886,0,3,1,39,0,5,29.1250,2
887,0,2,0,27,0,0,13.0000,1
888,1,1,1,19,0,0,30.0000,1
890,1,1,0,26,0,0,30.0000,3


In [4]:
# We select ther 80% of the set randomly as our train set and 20% as our test set
df_train = df.sample(frac=.8)
df_test = df[~ df.index.isin(df_train.index)]
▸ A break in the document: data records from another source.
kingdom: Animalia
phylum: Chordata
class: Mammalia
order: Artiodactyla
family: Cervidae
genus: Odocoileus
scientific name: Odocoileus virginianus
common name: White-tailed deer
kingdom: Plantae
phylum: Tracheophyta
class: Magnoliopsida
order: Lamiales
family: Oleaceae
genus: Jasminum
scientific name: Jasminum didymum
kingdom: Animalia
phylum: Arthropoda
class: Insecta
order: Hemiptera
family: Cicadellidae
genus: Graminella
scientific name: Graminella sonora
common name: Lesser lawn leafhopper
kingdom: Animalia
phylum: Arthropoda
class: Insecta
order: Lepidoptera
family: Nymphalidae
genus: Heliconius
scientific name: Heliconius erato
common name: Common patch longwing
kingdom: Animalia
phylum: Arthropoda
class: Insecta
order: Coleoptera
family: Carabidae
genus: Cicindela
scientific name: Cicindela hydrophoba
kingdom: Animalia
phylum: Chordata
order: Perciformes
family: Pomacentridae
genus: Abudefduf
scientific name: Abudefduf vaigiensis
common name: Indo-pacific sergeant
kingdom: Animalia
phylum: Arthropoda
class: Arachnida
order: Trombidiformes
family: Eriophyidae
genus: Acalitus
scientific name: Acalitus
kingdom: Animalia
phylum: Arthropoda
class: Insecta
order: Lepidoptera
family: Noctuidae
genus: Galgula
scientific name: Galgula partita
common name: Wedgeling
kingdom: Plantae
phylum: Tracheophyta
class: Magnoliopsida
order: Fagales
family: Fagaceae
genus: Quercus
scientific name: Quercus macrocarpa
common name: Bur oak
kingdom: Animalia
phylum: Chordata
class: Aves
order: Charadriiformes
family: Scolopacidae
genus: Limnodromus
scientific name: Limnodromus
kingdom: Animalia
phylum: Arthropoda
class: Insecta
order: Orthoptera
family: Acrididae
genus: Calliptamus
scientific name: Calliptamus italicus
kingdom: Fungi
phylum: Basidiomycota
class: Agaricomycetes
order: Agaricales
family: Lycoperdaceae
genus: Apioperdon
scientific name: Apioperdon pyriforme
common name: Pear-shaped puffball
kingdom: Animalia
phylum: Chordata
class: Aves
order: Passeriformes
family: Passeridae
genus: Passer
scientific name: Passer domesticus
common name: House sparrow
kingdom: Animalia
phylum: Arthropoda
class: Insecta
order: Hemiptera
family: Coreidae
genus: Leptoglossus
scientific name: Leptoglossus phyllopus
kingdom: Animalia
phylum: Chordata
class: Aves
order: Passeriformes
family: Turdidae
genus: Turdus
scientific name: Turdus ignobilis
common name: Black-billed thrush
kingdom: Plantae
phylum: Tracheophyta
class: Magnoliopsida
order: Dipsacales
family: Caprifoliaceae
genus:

# We divide info from classification and data
df_train_class = df_train.Survived.to_numpy()
df_train_data = df_train.drop(['Survived'], axis=1).to_numpy(dtype=np.float64)
df_test_class = df_test.Survived.to_numpy()
df_test_data = df_test.drop(['Survived'], axis=1).to_numpy(dtype=np.float64)


## Train and Test

In [5]:
# We train and test our perceptron
perceptron = Perceptron(0.1, df.shape[1] - 1)
perceptron.train(df_train_data, df_train_class)
perceptron.test(df_test_data, df_test_class)
print(perceptron.weights)

The test gave 72 correct prediction and 70 wrong prediction having a precision of 0.5070422535211268
[-6.       4.6     -2.5     -4.8     -4.2     10.98212 -0.7    ]


## Conclusions

Likely the perceptron is a unsufficient proposal for the analisys of this dataset given that this test when repeated multiple times havea big desviation in the possible results and only guess aorund 60% of the cases most time.

## Complexity

The perceptron algorithm have a complexity of O(n) in terms of the size of his train dataset, being a set of linear operations and comparisons in a n sized dataset, since the dot product is a linear combination simply.